18th-century long firearm

The Nock gun was a seven-barrelled flintlock smoothbore firearm used by the Royal Navy during the early stages of the Napoleonic Wars. It is a type of volley gun adapted for ship-to-ship fighting, but was limited in its use because of the powerful recoil and eventually discontinued.

Its operation and historical importance has led to it being portrayed in modern fictional works, notably in The Alamo feature film, and the Richard Sharpe series of novels by Bernard Cornwell.

== History and design ==
The weapon was invented by British engineer James Wilson in 1779, and named after Henry Nock, the London-based armaments manufacturer contracted to build the gun. The Board of Ordnance rejected it for army use but adopted it for naval use in the role of being fired from the tops of Royal Navy warships. The simultaneous discharge of seven barrels with a single pull of the trigger would have devastating effect on the tightly packed groups of enemy sailors.

The volley gun consisted of seven barrels welded together, with small vents drilled through from the central barrel to the other six barrels clustered around it. The central barrel screwed onto a hollow spigot which formed the chamber and was connected to the vent.

The gun operated using a standard flintlock mechanism, with the priming gunpowder igniting the central charge via a small vent. When the flash reached the central chamber, all seven charges ignited at once, firing more or less simultaneously.

The first two test guns featured rifled barrels but all the later ones including those used in trials were smoothbore.

== Deployment and use ==
In 1780, 500 Nock guns were purchased by the Royal Navy at a price of £13 per gun. However, attempts to use the gun during combat quickly revealed design flaws. The recoil caused by all seven barrels firing at once was more powerful than had been thought, and frequently injured or broke the shoulder of whoever was firing the gun, and in any case made the gun very difficult to control. Furthermore, officers were reluctant to issue the guns during battle out of fear that the flying sparks would set fire to the surrounding rigging and sails.

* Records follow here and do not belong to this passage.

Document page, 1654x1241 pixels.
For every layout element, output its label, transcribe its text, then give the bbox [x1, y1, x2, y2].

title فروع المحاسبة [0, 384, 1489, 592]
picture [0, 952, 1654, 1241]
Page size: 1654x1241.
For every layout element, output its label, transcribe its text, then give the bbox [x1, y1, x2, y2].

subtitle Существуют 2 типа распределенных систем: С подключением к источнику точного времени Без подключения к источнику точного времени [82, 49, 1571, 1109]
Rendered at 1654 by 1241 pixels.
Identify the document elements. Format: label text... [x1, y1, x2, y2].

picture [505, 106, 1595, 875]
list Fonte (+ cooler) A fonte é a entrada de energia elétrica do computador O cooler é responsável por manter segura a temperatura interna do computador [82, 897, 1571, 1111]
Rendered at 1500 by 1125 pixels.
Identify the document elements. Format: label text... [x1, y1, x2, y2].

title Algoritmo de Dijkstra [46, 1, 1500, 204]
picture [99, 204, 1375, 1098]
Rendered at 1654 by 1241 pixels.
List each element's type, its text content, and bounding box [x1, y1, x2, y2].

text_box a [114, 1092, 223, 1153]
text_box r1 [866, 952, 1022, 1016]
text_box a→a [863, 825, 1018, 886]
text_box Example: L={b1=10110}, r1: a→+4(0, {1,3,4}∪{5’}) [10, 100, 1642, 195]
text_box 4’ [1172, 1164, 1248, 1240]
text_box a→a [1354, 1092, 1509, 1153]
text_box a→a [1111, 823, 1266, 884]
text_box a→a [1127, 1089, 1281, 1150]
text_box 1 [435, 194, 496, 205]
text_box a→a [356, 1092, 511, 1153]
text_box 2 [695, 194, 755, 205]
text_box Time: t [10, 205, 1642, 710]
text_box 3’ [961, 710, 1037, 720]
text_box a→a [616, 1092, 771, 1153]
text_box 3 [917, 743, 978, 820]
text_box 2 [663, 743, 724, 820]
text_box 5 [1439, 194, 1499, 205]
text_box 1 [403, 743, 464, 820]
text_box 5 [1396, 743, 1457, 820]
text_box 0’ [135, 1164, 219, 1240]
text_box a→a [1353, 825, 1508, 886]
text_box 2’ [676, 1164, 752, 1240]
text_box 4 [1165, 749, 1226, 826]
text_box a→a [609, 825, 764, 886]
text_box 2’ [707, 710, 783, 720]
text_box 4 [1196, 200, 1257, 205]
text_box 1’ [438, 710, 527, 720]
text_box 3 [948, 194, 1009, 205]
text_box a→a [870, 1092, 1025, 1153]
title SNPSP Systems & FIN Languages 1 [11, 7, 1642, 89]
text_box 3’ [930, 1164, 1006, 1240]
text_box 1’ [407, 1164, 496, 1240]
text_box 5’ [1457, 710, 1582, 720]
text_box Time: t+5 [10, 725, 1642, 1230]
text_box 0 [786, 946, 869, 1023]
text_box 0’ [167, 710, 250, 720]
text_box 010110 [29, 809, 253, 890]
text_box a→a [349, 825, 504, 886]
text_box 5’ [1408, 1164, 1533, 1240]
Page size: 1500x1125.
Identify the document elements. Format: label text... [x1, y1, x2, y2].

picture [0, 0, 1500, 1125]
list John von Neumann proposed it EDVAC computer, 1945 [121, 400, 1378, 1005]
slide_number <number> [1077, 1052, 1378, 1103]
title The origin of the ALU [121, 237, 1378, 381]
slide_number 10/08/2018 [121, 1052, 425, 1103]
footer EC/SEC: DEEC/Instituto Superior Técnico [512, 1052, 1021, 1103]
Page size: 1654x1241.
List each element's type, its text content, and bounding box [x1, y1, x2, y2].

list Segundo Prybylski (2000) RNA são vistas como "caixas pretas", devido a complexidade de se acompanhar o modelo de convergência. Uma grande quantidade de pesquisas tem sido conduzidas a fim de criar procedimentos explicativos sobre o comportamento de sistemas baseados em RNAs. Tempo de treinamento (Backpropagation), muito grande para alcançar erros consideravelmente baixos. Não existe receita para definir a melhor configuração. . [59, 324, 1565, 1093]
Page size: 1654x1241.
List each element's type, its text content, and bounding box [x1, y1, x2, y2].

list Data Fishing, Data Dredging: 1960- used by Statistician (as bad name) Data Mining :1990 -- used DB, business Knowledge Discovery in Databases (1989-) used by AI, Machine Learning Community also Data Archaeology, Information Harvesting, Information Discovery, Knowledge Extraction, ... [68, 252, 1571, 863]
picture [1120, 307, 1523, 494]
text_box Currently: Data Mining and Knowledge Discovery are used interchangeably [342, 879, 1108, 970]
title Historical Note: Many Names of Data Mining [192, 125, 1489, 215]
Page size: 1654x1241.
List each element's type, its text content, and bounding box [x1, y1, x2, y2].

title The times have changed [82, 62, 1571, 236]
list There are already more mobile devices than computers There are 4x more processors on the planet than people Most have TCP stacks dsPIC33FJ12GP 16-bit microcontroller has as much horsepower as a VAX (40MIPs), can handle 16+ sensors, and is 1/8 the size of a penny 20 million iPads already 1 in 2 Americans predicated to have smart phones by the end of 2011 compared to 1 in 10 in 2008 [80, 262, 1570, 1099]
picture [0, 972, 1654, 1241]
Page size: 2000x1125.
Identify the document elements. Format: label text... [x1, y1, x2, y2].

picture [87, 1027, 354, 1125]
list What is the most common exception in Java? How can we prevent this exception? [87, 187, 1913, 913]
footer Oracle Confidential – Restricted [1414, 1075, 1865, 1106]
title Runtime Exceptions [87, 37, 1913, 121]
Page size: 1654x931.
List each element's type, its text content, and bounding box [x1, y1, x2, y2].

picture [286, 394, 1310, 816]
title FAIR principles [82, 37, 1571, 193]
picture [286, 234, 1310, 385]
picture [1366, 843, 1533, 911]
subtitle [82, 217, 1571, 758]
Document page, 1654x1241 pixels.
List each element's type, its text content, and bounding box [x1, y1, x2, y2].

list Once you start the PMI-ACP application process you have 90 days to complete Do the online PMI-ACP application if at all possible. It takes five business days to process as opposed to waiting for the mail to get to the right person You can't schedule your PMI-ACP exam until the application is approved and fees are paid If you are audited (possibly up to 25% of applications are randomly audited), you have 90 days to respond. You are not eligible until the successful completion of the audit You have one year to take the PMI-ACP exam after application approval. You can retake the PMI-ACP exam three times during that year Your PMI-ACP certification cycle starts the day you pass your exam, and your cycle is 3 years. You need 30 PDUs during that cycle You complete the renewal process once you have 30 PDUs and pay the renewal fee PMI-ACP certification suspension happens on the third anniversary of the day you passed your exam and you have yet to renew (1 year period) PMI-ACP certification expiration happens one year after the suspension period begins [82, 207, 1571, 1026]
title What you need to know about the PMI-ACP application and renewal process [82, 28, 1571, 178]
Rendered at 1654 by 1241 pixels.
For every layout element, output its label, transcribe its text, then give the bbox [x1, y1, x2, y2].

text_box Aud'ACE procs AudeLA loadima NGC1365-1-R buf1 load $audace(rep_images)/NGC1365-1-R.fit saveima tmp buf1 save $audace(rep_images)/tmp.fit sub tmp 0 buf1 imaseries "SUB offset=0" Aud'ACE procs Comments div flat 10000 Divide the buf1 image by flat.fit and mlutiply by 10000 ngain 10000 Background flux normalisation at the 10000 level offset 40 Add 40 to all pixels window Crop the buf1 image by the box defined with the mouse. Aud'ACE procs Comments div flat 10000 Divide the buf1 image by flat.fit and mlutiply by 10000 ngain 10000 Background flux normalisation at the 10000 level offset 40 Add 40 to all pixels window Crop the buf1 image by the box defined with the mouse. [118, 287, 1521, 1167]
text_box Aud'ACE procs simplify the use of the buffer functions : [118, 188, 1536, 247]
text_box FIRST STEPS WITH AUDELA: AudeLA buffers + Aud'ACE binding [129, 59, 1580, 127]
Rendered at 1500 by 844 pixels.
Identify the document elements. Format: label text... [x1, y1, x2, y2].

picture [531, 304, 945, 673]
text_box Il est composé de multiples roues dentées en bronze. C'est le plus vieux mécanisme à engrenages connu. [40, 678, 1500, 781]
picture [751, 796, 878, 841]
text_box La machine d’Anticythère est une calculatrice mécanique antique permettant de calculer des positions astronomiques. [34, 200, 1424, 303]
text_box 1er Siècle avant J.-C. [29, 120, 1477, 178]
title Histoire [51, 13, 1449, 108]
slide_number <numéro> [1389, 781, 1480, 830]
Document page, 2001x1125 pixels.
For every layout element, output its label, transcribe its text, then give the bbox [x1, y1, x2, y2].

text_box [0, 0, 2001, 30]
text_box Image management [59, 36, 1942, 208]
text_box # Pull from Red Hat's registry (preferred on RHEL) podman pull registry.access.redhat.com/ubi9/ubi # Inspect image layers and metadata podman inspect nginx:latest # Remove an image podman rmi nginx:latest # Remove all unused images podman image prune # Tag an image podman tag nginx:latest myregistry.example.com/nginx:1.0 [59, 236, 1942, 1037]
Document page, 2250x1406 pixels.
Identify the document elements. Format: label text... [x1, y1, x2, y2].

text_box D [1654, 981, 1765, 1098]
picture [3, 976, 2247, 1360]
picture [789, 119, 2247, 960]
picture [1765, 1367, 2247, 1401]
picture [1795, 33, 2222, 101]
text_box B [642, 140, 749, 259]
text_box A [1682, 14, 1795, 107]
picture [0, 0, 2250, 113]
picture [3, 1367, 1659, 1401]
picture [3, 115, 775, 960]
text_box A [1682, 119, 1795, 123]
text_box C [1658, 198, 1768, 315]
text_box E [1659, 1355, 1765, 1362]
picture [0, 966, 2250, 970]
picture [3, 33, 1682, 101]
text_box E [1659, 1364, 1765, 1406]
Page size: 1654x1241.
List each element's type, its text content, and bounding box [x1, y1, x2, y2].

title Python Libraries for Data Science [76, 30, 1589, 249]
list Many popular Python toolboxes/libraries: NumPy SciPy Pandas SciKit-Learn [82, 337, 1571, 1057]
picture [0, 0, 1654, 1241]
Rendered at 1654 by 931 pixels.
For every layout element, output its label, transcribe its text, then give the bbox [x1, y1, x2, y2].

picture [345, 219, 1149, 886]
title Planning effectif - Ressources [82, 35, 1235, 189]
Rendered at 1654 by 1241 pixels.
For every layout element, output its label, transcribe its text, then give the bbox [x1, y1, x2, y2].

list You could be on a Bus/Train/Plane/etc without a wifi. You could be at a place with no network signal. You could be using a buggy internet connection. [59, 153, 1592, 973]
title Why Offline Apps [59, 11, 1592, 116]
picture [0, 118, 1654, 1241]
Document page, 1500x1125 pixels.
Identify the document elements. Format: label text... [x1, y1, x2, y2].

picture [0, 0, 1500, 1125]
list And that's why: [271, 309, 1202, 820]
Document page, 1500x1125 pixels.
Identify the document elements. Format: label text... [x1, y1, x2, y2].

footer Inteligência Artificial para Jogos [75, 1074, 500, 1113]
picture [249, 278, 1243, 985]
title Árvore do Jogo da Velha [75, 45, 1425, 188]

A smaller, lighter version was produced, which shortened the gun's range, but the recoil was still too powerful for sailors to feel comfortable firing it. A total of 655 guns of all models were eventually purchased. The guns were removed from service in the Royal Navy in 1804.

Examples are available for viewing in the Hollywood Guns exhibit at the National Firearms Museum, the Royal Armouries Museum, and the Charleston Museum (SC).

===Private purchasers===

Henry Nock and others managed to sell a number of guns in the sporting market. A 14-barrel version that was sold to Thomas Thornton by Dupe & Co survived in the Musèe d'Armes in Liège later the Curtius Museum.

== Popular culture ==
The Nock gun was brought to modern attention in the 1960 film The Alamo in which one is used by actor Richard Widmark, playing Jim Bowie. The gun used in the film is now in the National Firearms Museum. Nock guns can be seen in realistic period films including Master and Commander: The Far Side of the World, and fantasy films Jonah Hex and Abraham Lincoln: Vampire Hunter.

In Bernard Cornwell's series of historical novels featuring Richard Sharpe and, more recently, in the Sharpe TV series, a Nock gun is used by the character Patrick Harper. A modern version was custom-built in an episode of American Guns.